Bir yılı aşkın süredir Silivri Cezaevi'nde tutuklu bulunan iş insanı Osman Kavala'nın da aralarında buluğundu 16 kişi hakkında, Gezi Parkı eylemlerine ilişkin yürütülen soruşturmada iddianame hazırlandı.

İddianamede, hakkında ağırlaştırılmış müebbet hapis cezası istenen kişilerden biri de Avukat Şerafettin Can Atalay.

İddianameyi değerlendiren Atalay, "Biz suçlamalara yanıt veririz, buradayız. Gezi bu toprakların gelecek umududur. Bu tür aklı ziyan iddianamelerle, bu tür aklı ziyan iddialarla hiçbir dayanağı olmadığını düşündüğüm, bildiğim iddialarla Gezi karalanamaz. Beyhude işlerin içerisindeler." dedi.

İstanbul Cumhuriyet Başsavcılığı tarafından, 6 yıl önce yaşanan Gezi Parkı eylemleri gerekçe gösterilerek hazırlanan 657 sayfalık iddianamede Can Atalay hakkında, "Türkiye Cumhuriyeti hükümetini ortadan kaldırmaya teşebbüs" iddiasıyla ağırlaştırılmış müebbet hapis cezası talep edildi. Atalay, iddianame hakkında Artı TV'ye konuştu.

Hakkındaki iddialara yanıt vermeyi bir borç bildiğini kaydeden Atalay, "Aralarında hiç tanımadığım kişilerin de fazla olduğu insanlarla birlikte ağırlaştırılmış müebbet hapis cezası istemiyle yargılanacağız. Öyle anlaşılıyor. Biz suçlamalara yanıt veririz, buradayız. Bütün suçlamalara yanıt vermeyi bir borç olarak görürüz açıkçası. Bugün söylenmesi gereken şudur. Gezi bu toprakların gelecek umududur. Bu tür aklı ziyan iddianamelerle, bu tür aklı ziyan iddialarla hiçbir dayanağı olmadığını düşündüğüm, bildiğim iddialarla Gezi karalanamaz. Beyhude işlerin içerisindeler." dedi.

'ONUR MESELESİDİR'

Soruşturmadaki gizlilik kararı kalktığı için rahatça konuşabileceklerini belirten Atalay, "Bir kaç arkadaşla birlikte ben, yönetmek iddiasıyla yargılanıyorum anladığım kadarıyla. Keşke yönetme hakkına sahip olsaydık. O tarihlerde Gezi direnişi devam ederken söyledik. Bizim işimiz olsa olsa kitlelere tercüman olmak idi. Bunu yerine getirebildiysek ne mutlu. Tekrar söylüyorum. Gezi bu toprakların biricik gelecek umududur. Eşitlik özgürlük adalet umududur. En önemli dayanağıdır Türkiye'nin. Hatta Ortadoğu'nun geleceğinin en önemli dayanaklarının birisidir. Bununla ilgili bütün sorulara yanıt vermek, asılsız iddialara açıklıkla yanıt vermek onur meselesidir. Bu kadar açık. 20 Şubat 2019 tarihinden şimdiden söyleyeyim." ifadelerini kullandı.
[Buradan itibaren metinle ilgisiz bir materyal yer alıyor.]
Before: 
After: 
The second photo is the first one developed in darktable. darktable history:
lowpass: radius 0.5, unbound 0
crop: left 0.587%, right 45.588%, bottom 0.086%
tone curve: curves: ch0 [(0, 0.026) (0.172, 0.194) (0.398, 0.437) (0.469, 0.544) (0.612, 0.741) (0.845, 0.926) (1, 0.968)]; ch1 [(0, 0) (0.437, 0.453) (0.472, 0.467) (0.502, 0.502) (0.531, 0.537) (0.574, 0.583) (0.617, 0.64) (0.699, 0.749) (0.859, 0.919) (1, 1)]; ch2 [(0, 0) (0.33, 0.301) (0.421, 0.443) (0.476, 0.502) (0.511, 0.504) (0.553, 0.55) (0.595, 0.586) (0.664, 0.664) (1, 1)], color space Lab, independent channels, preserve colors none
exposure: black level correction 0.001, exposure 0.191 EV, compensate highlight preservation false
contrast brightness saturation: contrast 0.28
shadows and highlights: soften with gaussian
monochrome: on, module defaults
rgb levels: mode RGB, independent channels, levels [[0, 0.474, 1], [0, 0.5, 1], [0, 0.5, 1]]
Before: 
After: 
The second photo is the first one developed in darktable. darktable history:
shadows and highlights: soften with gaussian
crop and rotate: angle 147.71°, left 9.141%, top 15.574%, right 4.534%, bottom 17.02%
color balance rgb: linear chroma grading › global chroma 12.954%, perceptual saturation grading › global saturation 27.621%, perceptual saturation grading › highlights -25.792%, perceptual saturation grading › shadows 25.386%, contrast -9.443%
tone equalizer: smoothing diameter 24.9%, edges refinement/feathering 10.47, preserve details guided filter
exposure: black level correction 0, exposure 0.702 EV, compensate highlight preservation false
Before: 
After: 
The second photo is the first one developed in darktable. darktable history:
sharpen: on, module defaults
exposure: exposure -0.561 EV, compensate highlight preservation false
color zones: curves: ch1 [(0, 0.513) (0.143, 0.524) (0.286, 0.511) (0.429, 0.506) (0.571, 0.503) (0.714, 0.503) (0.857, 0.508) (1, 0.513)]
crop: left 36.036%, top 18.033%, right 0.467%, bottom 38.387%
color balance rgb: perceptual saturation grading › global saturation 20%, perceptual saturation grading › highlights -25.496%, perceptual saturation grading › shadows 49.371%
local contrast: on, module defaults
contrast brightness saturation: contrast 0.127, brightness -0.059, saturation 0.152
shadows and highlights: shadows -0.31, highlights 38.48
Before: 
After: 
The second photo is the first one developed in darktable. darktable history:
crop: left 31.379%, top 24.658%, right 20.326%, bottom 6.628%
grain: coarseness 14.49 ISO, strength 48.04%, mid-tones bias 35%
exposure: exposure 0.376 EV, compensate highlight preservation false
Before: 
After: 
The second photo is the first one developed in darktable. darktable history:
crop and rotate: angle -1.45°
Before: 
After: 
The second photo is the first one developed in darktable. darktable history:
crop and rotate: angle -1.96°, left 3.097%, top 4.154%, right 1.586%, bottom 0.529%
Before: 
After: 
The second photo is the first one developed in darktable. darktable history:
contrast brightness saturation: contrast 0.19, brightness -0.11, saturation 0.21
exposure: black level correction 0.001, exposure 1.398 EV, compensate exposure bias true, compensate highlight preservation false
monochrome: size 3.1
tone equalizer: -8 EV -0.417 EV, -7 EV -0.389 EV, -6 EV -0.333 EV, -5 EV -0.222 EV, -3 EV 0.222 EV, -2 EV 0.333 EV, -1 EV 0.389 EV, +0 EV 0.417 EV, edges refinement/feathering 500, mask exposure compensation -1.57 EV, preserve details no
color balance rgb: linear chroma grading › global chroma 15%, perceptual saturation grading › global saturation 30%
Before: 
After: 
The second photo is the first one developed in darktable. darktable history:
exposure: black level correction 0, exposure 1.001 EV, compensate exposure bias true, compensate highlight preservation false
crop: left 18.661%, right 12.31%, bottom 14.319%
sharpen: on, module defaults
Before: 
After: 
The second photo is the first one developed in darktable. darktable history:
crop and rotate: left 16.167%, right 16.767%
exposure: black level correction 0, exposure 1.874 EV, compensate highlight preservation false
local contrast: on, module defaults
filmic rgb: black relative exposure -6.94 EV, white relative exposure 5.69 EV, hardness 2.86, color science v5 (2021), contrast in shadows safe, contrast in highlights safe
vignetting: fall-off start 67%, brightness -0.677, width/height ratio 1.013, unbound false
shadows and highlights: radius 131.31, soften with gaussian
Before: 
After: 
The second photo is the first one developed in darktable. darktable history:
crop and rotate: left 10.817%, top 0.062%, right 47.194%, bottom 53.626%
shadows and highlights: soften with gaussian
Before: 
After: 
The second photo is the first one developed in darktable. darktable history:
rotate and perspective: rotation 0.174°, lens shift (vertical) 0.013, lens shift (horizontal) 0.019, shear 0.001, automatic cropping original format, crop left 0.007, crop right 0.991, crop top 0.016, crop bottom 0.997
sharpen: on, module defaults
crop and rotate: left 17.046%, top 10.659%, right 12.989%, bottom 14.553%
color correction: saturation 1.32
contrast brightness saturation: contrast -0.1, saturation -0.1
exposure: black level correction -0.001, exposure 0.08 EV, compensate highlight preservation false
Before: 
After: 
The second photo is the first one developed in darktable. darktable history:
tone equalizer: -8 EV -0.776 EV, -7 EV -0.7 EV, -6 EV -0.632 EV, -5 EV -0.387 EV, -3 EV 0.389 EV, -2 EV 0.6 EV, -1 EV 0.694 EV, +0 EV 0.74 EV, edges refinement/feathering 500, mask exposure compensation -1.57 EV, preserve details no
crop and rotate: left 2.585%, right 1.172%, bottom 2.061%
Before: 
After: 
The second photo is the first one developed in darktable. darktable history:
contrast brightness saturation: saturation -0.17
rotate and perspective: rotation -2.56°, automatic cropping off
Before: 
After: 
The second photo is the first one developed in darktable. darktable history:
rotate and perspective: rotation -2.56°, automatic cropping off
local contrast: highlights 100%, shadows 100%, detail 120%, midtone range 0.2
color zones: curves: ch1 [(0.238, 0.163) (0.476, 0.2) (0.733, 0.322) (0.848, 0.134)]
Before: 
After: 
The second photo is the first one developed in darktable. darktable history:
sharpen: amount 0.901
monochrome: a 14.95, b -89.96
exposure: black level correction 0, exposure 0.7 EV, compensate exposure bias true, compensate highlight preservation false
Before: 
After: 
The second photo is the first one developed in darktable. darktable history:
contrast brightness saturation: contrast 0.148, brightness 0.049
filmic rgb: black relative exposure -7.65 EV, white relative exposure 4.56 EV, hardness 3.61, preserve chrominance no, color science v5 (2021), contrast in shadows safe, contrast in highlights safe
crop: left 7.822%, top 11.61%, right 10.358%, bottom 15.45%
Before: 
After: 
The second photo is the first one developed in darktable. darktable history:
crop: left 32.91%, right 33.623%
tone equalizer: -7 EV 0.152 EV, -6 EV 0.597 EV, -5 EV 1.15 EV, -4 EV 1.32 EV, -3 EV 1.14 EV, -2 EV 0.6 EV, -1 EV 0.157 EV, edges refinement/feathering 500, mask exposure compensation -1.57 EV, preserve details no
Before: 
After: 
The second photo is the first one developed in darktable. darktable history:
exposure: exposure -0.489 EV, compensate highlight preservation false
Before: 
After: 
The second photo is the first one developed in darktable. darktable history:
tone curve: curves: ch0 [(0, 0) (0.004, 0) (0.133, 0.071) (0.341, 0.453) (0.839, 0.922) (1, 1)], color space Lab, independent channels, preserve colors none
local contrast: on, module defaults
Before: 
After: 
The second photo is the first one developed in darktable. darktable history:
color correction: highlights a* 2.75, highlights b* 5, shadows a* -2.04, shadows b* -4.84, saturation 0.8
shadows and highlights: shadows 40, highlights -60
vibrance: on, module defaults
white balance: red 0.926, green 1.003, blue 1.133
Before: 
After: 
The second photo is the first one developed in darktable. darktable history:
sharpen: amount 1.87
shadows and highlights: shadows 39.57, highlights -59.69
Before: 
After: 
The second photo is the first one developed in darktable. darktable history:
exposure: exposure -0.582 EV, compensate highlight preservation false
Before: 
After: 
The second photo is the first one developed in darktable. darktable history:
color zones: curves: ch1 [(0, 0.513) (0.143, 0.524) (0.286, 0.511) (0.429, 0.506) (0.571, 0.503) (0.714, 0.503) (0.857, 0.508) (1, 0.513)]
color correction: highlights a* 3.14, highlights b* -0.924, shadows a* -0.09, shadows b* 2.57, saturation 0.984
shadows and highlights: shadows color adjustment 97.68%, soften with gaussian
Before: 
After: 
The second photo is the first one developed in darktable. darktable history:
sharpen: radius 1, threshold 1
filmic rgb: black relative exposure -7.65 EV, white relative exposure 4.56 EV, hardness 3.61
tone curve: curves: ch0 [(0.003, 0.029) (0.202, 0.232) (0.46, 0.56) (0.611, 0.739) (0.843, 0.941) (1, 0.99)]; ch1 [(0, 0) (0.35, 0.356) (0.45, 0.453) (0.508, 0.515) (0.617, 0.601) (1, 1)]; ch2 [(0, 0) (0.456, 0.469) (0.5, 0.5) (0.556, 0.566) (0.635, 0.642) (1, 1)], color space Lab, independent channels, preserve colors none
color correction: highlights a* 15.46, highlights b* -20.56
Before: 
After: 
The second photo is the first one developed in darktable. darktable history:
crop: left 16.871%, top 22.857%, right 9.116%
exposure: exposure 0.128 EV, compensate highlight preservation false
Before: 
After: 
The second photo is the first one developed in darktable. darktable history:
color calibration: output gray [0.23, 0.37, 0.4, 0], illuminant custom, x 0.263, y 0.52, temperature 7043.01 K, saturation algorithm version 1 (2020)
ŞİDDETLE ALAKASI OLMAMIŞ TARİHTEKİ TEK KİTLE HAREKETİ

Atalay şöyle devam etti: "Gezi'nin üzerinden 6 yıl geçmesinin ardından iddianame düzenlemesi. Başlı başına aklı ziyan durumudur. Gezi neredeyse şiddetle alakası olmamış milyonlarca insanın katıldığı bir kitle hareketi. Neredeyse hiç şiddetle alakası olmamış tarihteki tek kitle hareketi denebilir. Sadece kendi canını korumaya çalışan milyonlardan bahsedebiliriz. Ve 6 yıl sonra iddianame düzenleniyor. Şiddet açısından açık ve yakından tehlike olmadığının tek başına kanıtıdır. Kavala'nın iddianame olmadan bir yılı aşkın tutulması başlı başına bir hak ihlalidir. Anayasa mahkemesi bu hak ihlalini saptamayarak bence bir tarihsel bir sorumluluk üstlendi. Sadece Anayasa Mahkemesi değil Avrupa İnsan Hakları Mahkemesi de sorumludur. 6 yıl sonra düzenlenen ve bir insanın bir yıldan fazla kalması, bir başka kişinin de 4 aydır tutuklu kalmasına neden olan iddianamenin şiddetsiz eylem fikrinin bir suç vesilesini tanımaya çalışılmasıdır."